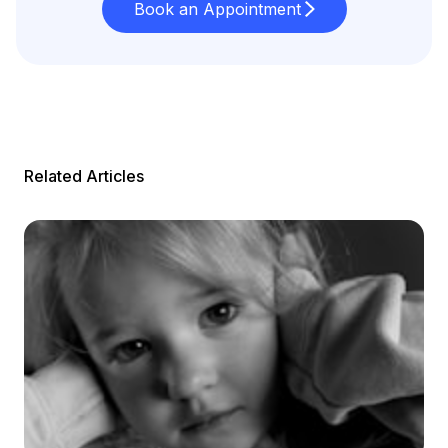
Book an Appointment
Related Articles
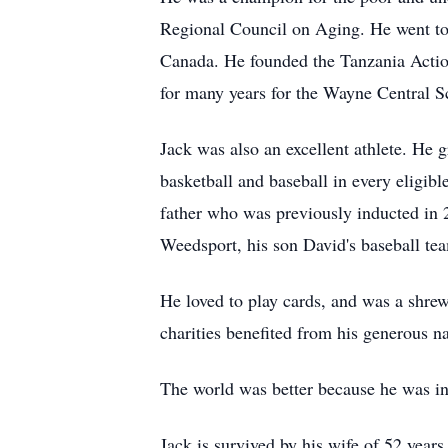
Regional Council on Aging. He went to 
Canada. He founded the Tanzania Action
for many years for the Wayne Central Sc
Jack was also an excellent athlete. He
basketball and baseball in every eligib
father who was previously inducted in 
Weedsport, his son David's baseball te
He loved to play cards, and was a shre
charities benefited from his generous na
The world was better because he was in 
Jack is survived by his wife of 52 year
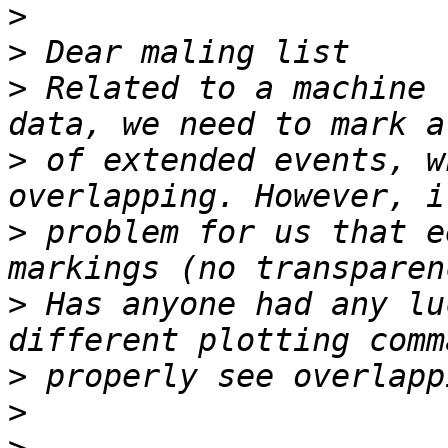
>
>
>
 Related to a machine 
>
 of extended events, w
>
 problem for us that e
>
 Has anyone had any lu
>
>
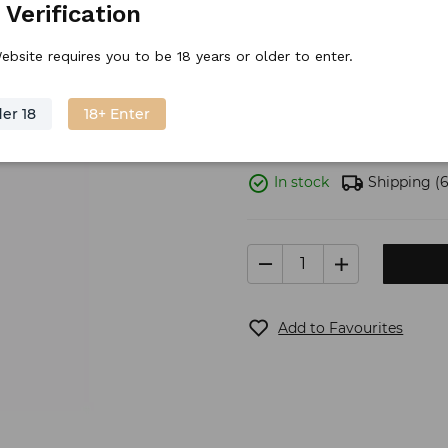
 Verification
Discount price
15.
59
€
/
piece
ebsite requires you to be 18 years or older to enter.
Stock price
19.
99
€
er 18
18+ Enter
In stock
Shipping
(6
Add to Favourites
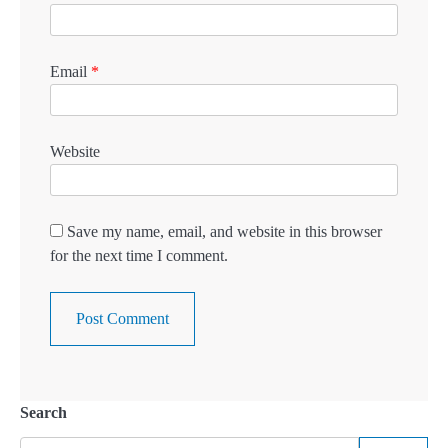
Email
*
Website
Save my name, email, and website in this browser
for the next time I comment.
Search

WHAT TO DO – Set down every line of text from the items above, keeping each one word for word and in the same order. Leave out the bracketed lines that stand in for the pictures.

EXERCISE SOLUTION –
Book an Appointment
Related Articles
Regional Council on Aging. He went to 
Canada. He founded the Tanzania Action
for many years for the Wayne Central Sc
Jack was also an excellent athlete. He
basketball and baseball in every eligib
father who was previously inducted in 
Weedsport, his son David's baseball te
He loved to play cards, and was a shre
charities benefited from his generous na
The world was better because he was in 
Jack is survived by his wife of 52 year
>
>
>
 Related to a machine 
>
 of extended events, w
>
 problem for us that e
>
 Has anyone had any lu
>
>
 Verification
Discount price
15.
59
€
/
piece
ebsite requires you to be 18 years or older to enter.
Stock price
19.
99
€
er 18
18+ Enter
In stock
Shipping
(6
Add to Favourites
Email
*
Website
Save my name, email, and website in this browser
for the next time I comment.
Search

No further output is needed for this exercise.